PATRICK VALA-HAYNES

 

Witness to a Fall Morning

I crouched among the leafless cottonwoods
and looked across the road, past the barbed wire
and up the shadowed rise from Panther Creek
to the field there. The coyote stayed low
and to her course, rowing through the wet stubble
on a journey made plain by manner, by
doubt, a mother at once fierce and afraid,
her nose seeking only bitter distance
from the morning, her pups crying for suck
as if that’s what had kept them alive and
not the running.

And just as well they did not know the threat
but kept forward so as not to lose sight
or scent, slowing only to lick or mew,
to tumble as pups will, as unmindful
of the current as they are unmindful
of breath, the hitch and shudder as they leap
again, chase the worry they might be left
to hunt on their own, driven not by chance
or peril, but laughter and dreams that rise
from a full gut, from the burp of milk that
glazes their snouts.

There is no hurry in the coyote.
She’s steady, even as her pups turn flight
to joy, hunger to play. There is nothing
to their day but motion, the trailing scent
of their mother as she leads them away
from the world they know to one uncertain.
If they startle at a flower, the wind,
a leaf under foot or twirling past, or
the sun as plain as the sky yet worthy
of a fright, she slows to the moment and
gifts them their time.

There is no hurry in the boy, either,
a pup himself the way he turns to sound,
kicks dew from the grass and sucks the egg yolk
from his teeth.
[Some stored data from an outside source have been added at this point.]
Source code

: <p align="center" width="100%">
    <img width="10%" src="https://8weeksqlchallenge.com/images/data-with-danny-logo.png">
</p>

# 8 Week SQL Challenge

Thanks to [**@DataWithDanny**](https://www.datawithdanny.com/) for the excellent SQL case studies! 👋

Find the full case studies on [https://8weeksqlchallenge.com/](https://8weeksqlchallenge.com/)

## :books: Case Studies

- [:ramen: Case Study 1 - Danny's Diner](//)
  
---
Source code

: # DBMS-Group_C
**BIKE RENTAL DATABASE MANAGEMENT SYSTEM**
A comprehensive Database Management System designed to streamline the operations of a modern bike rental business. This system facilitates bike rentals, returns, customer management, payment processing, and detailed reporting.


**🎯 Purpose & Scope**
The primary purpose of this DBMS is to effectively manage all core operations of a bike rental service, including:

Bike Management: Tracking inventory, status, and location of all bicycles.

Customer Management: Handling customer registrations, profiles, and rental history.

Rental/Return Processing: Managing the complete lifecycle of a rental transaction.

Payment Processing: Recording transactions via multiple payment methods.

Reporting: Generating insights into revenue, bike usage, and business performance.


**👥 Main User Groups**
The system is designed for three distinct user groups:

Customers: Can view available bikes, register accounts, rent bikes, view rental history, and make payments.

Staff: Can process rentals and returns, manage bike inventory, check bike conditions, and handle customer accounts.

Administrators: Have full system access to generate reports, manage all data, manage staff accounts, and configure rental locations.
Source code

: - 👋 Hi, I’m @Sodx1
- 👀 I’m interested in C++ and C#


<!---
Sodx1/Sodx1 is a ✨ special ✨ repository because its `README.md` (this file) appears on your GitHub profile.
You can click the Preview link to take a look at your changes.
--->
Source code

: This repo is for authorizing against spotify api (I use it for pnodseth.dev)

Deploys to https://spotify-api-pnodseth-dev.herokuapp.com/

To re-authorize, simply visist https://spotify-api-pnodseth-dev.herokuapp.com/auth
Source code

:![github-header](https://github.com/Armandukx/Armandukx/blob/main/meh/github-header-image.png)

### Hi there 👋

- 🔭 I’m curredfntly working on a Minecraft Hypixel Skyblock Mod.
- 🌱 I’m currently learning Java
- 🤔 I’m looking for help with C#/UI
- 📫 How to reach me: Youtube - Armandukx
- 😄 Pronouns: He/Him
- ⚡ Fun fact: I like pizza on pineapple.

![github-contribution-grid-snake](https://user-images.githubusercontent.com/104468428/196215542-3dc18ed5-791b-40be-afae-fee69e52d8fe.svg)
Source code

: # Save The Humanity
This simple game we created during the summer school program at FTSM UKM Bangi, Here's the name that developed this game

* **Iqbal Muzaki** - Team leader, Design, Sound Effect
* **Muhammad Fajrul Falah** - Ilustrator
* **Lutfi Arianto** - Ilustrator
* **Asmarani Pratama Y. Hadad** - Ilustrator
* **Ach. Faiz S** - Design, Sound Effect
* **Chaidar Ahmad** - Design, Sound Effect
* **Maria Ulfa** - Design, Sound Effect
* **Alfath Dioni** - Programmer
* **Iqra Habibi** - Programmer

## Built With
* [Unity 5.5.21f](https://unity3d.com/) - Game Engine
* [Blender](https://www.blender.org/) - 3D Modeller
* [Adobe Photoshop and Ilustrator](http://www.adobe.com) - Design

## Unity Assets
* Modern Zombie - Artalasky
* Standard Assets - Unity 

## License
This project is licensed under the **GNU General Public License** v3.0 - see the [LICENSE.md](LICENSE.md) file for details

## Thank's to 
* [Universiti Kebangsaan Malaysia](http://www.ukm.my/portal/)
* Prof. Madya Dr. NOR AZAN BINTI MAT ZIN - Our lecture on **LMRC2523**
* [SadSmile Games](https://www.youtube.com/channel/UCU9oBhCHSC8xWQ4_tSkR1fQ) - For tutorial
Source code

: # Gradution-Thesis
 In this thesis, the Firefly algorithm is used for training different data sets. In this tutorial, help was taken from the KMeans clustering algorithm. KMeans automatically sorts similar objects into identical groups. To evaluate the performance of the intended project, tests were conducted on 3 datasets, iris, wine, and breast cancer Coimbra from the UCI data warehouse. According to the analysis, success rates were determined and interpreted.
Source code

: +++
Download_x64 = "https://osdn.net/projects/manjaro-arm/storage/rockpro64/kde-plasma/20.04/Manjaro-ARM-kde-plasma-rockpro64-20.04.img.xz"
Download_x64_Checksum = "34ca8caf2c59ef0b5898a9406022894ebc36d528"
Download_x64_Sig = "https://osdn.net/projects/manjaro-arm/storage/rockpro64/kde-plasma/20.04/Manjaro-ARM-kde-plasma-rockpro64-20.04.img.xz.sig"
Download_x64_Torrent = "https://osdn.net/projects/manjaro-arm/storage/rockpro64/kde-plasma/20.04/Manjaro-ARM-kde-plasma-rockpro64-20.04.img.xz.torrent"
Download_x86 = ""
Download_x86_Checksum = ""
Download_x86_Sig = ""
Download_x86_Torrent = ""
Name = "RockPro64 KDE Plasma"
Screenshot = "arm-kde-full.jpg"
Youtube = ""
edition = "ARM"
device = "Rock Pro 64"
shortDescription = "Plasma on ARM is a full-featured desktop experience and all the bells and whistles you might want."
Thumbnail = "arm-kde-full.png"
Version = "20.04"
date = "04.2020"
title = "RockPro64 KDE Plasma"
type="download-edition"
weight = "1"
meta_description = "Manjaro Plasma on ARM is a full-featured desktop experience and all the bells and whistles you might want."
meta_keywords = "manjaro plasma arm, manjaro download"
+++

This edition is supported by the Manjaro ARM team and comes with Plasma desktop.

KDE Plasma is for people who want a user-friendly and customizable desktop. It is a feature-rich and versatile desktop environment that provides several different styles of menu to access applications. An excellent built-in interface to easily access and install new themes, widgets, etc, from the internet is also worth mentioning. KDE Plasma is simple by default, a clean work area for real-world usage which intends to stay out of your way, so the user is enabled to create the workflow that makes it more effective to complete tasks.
Had he awoke this morning,
blown the cold from his boots, and imagined
killing something was the best he could do?
The answer perches on his hip, blue gone
gray on the old rifle. What brings a boy
to killing? What need is there at sixteen
that grandpa’s whiskey and a girl can’t salve?
That calls for this.

I did not want to imagine him cruel.
All I really knew of him was the ping
of gravel when he spun past my mailbox
late for school, the clatter of his rusted
jeep. He’s only a boy, I told myself,
shooting mistletoe from the oaks, looking
past October to Christmas and a kiss.
He will not harm the coyote and her young.
Or he has lost a lamb, he is Bo Peep
protecting his flock, a duty he keeps
without choosing.

He turns, the animal in him knowing
as much as hearing. The hunt colors his eyes.
Something graceful in the way he raises
the rifle to his shoulder, light as a spear.
He is a boy, without thought in the way
of men, without thought for what a bullet
might do other than spark a thrill. I watch,
he waits, certain of the speed in his hand,
no need to rush when the time between breath
and blood is nothing more than the pressure
of his finger.

Should I speak out, shout a warning? To whom?
The boy? The coyote? She always knew.
By the time the pups catch her she is down,
heat leaking from her throat. Such a small wound
to end her. The pups nuzzle her swollen
teats, lick their last. Now she cries, and now she
snaps at them, catches skin enough to draw
blood. They run from surprise, from betrayal,
the pain dulling before they reach the creek.
By the time they remember their hunger
her scent is gone.

 

Patrick Vala-Haynes is a Sundance Screenwriting Fellow, fiction writer, and poet who knows more about well‑drilling, carpentry, bicycles, cannons, swords, and alfalfa than any man should. He lives within running distance of the Oregon Coast Range.